**What is required**
Rewrite the lines of every record below, replacing "scientific name" with "binomial" and leaving all other text unchanged. Omit the pictures from your answer.

(Dataset entries)
══════

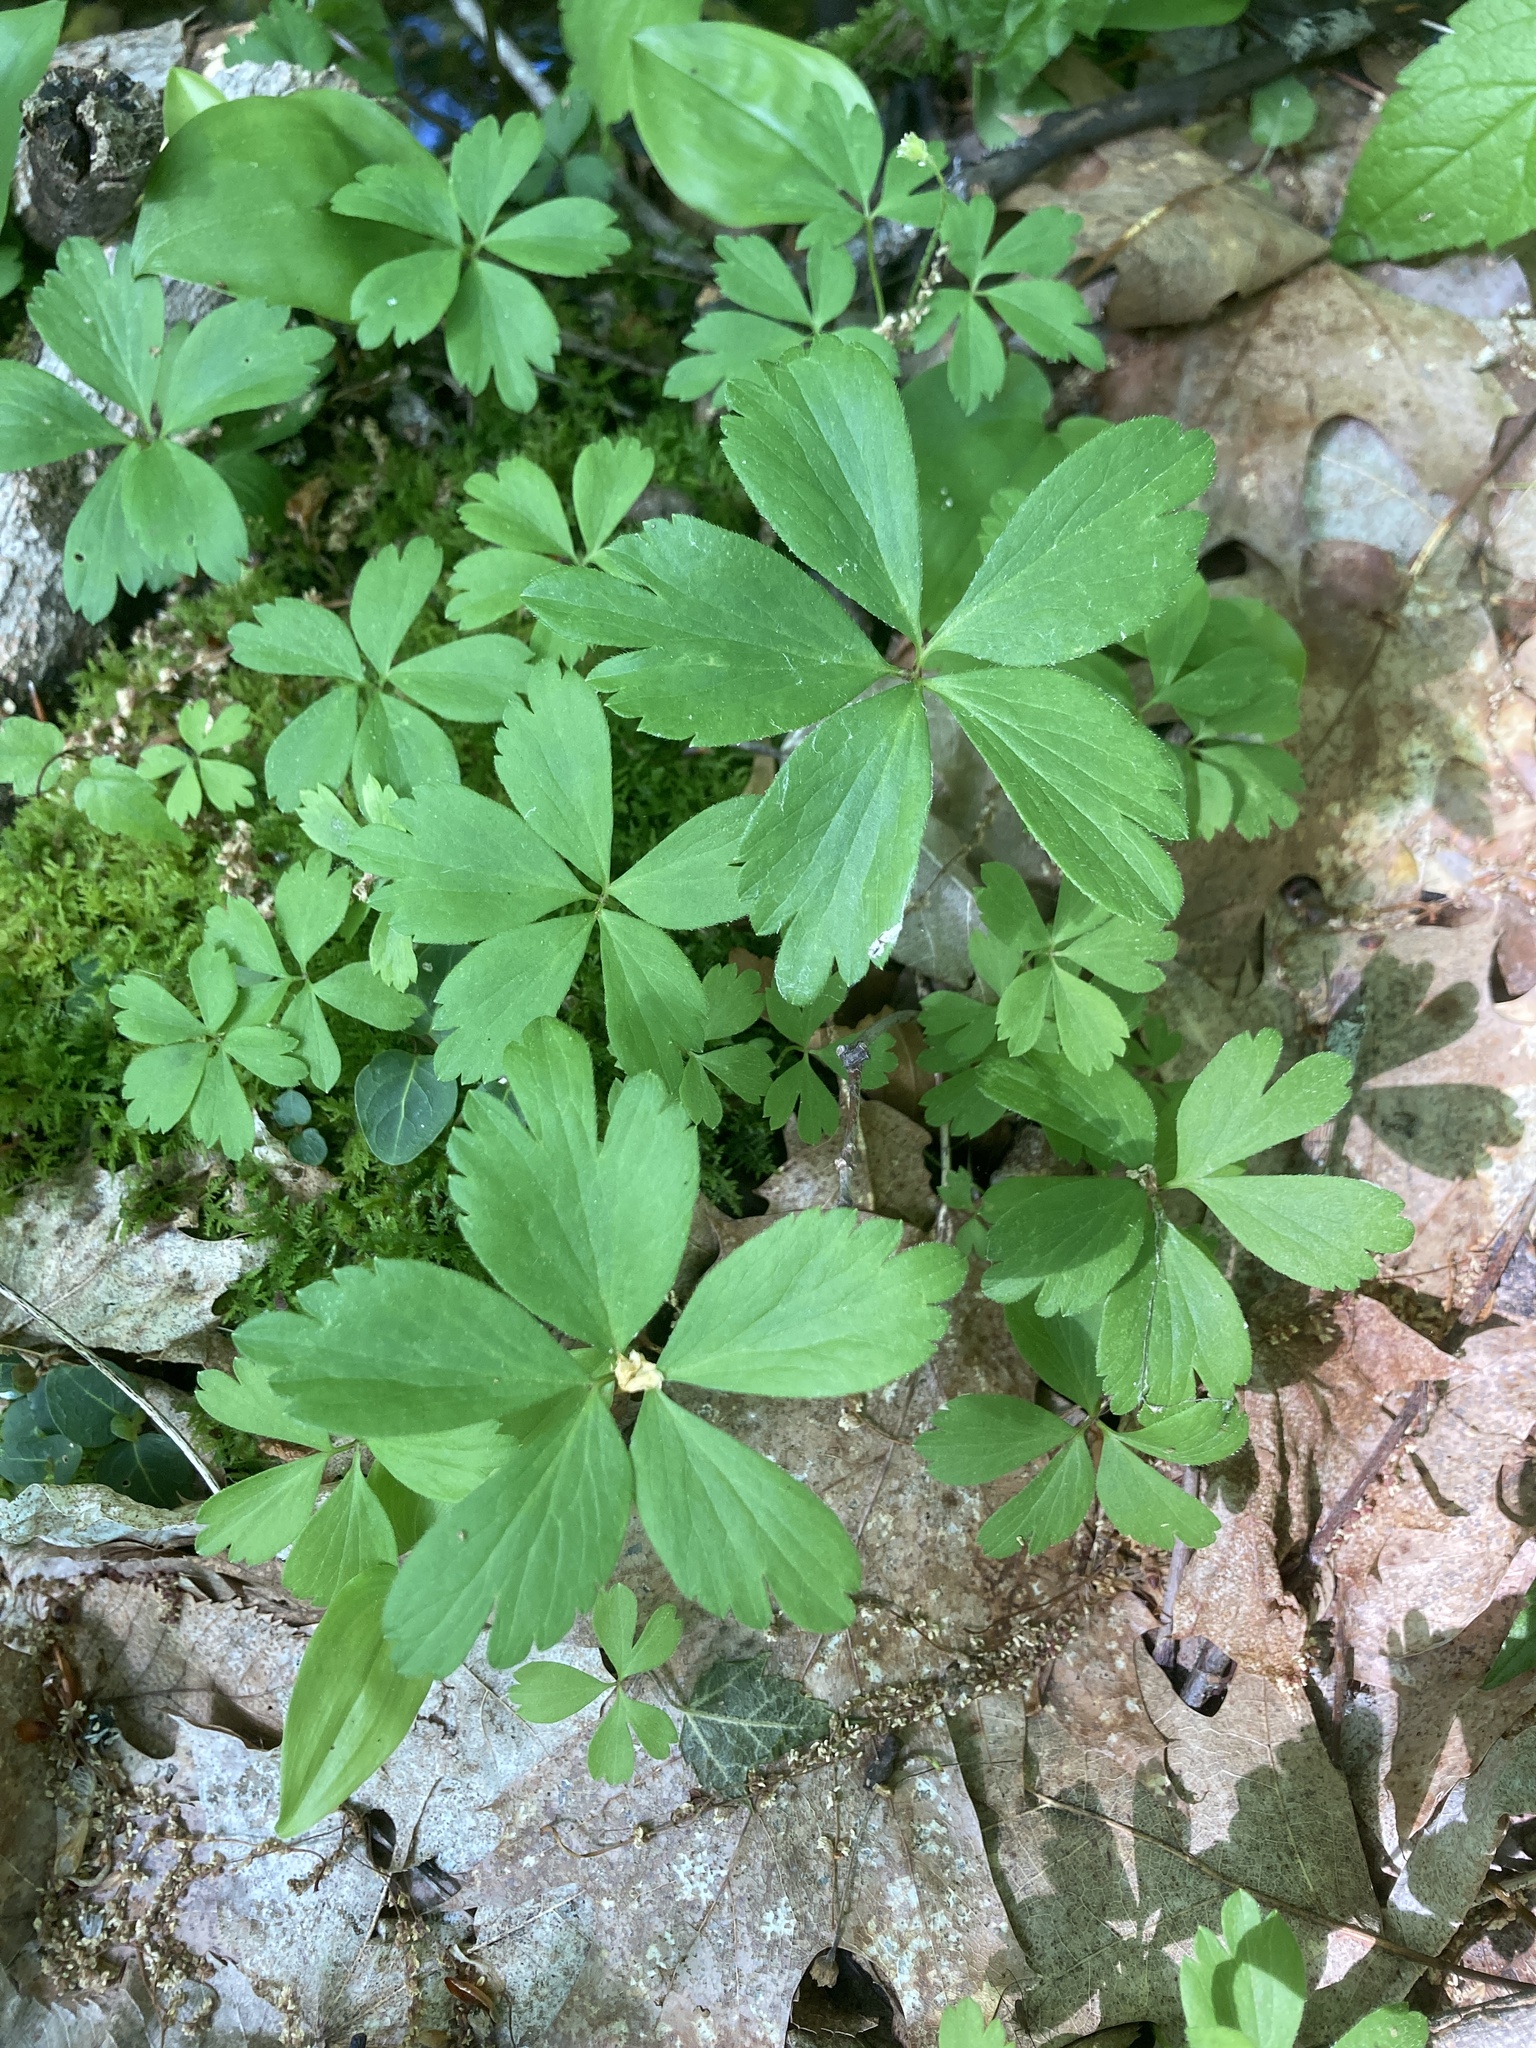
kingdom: Plantae
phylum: Tracheophyta
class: Magnoliopsida
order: Ranunculales
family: Ranunculaceae
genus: Anemone
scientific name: Anemone quinquefolia
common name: Wood anemone
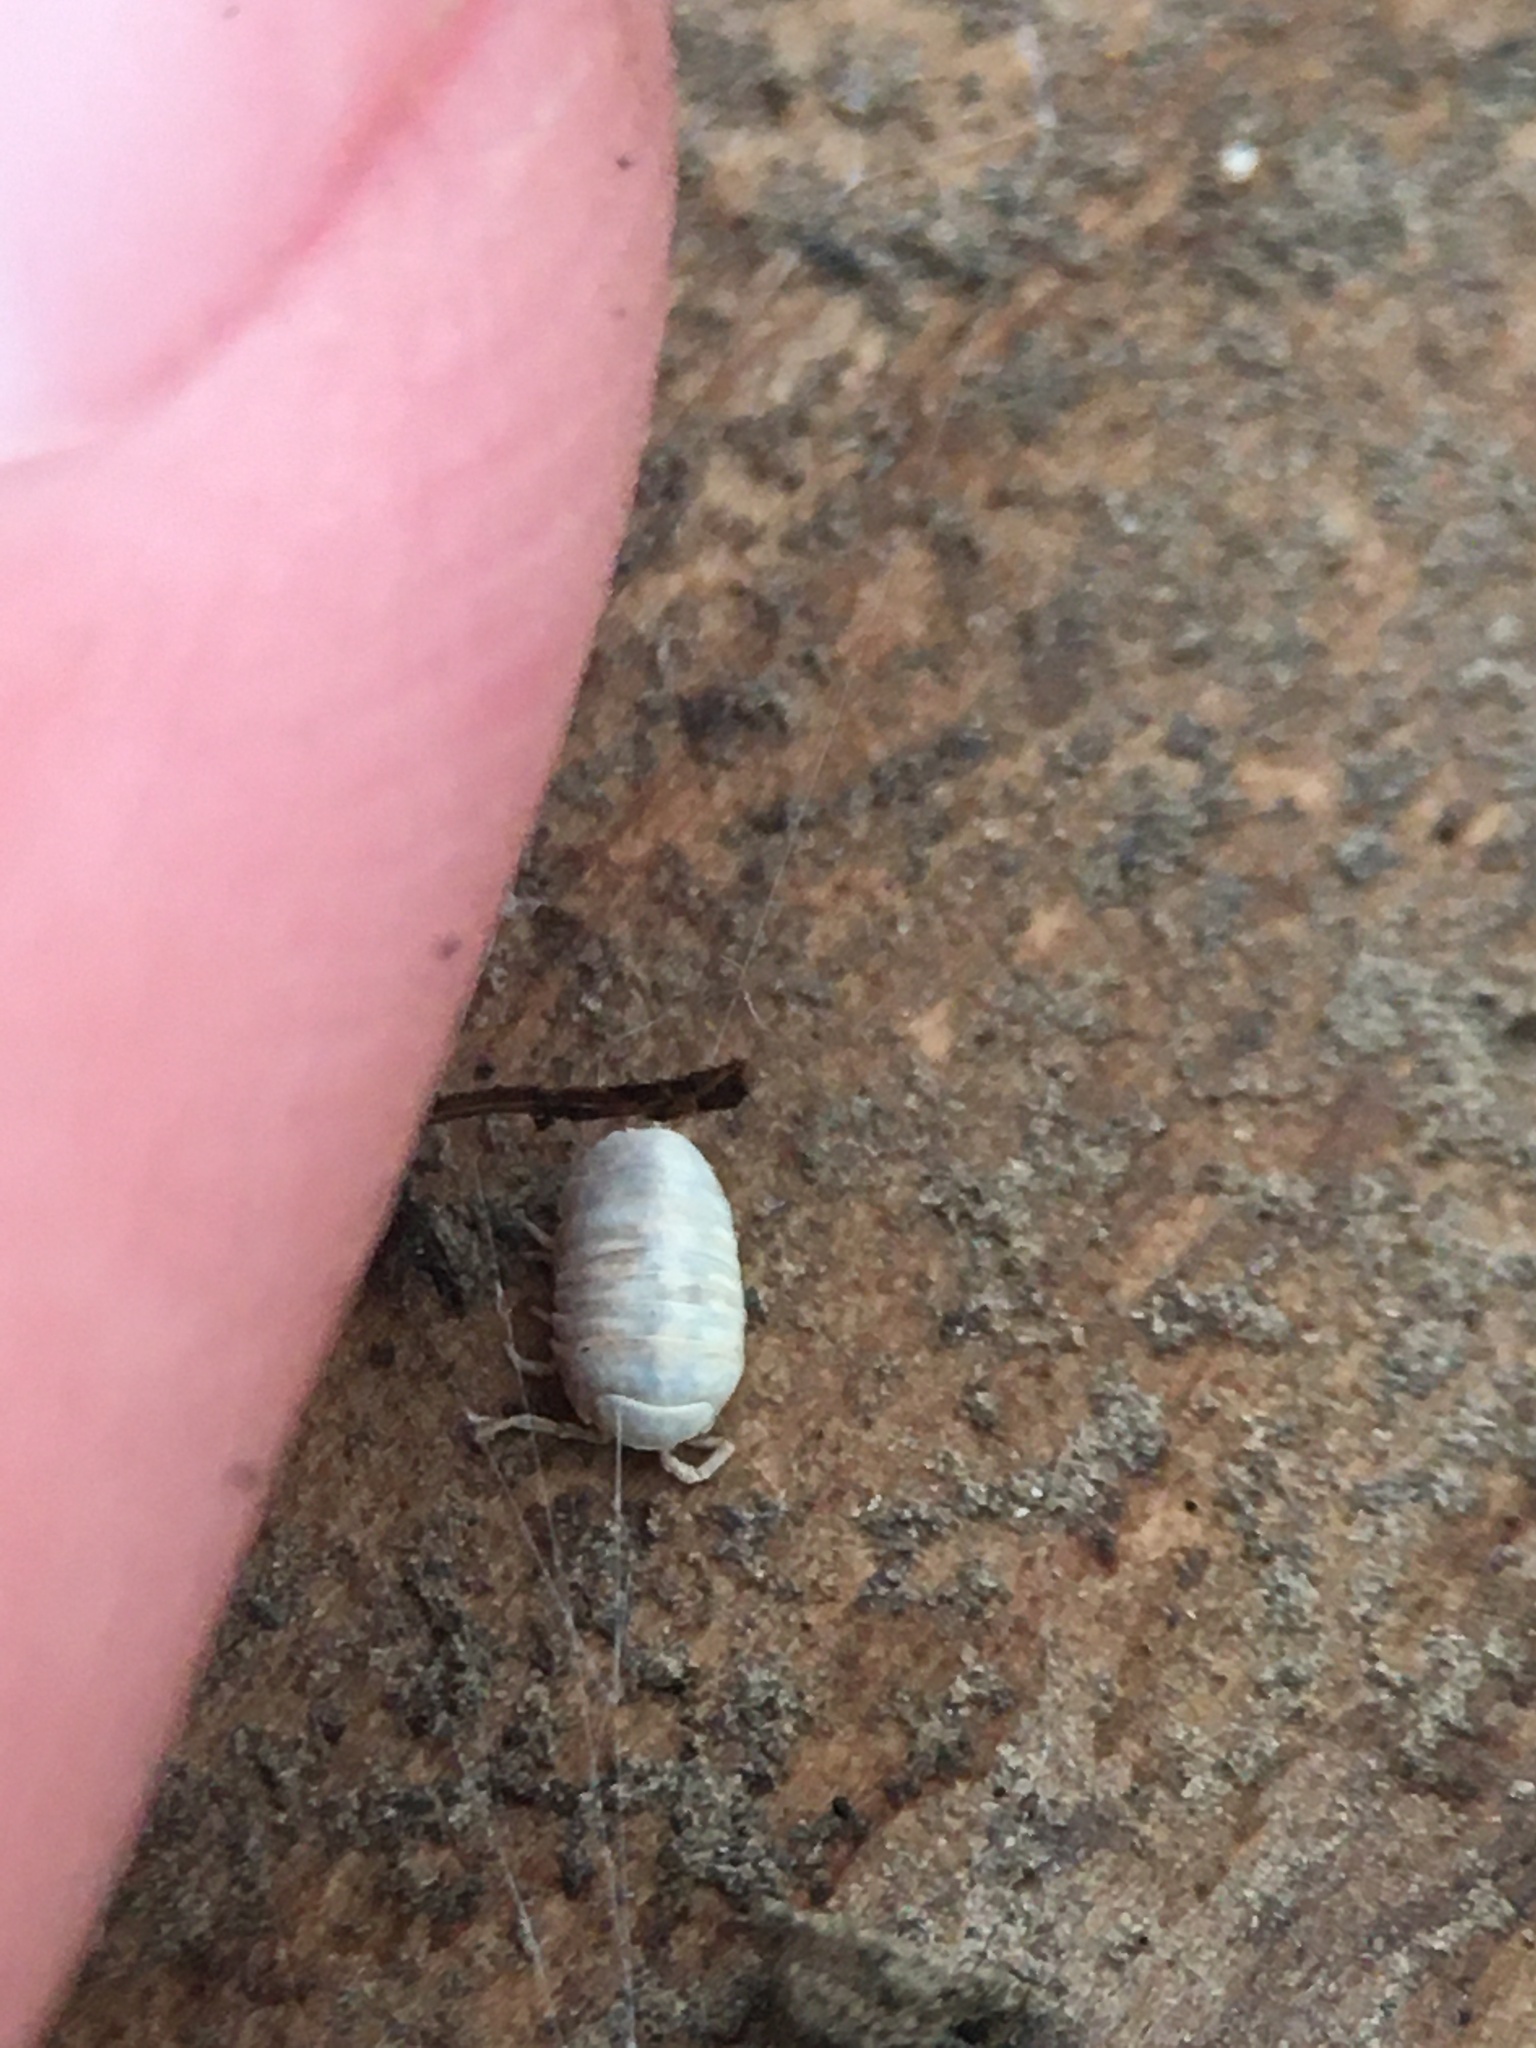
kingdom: Animalia
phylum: Arthropoda
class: Malacostraca
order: Isopoda
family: Armadillidiidae
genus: Armadillidium
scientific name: Armadillidium vulgare
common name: Common pill woodlouse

══════

**Solution**
kingdom: Plantae
phylum: Tracheophyta
class: Magnoliopsida
order: Ranunculales
family: Ranunculaceae
genus: Anemone
binomial: Anemone quinquefolia
common name: Wood anemone
kingdom: Animalia
phylum: Arthropoda
class: Malacostraca
order: Isopoda
family: Armadillidiidae
genus: Armadillidium
binomial: Armadillidium vulgare
common name: Common pill woodlouse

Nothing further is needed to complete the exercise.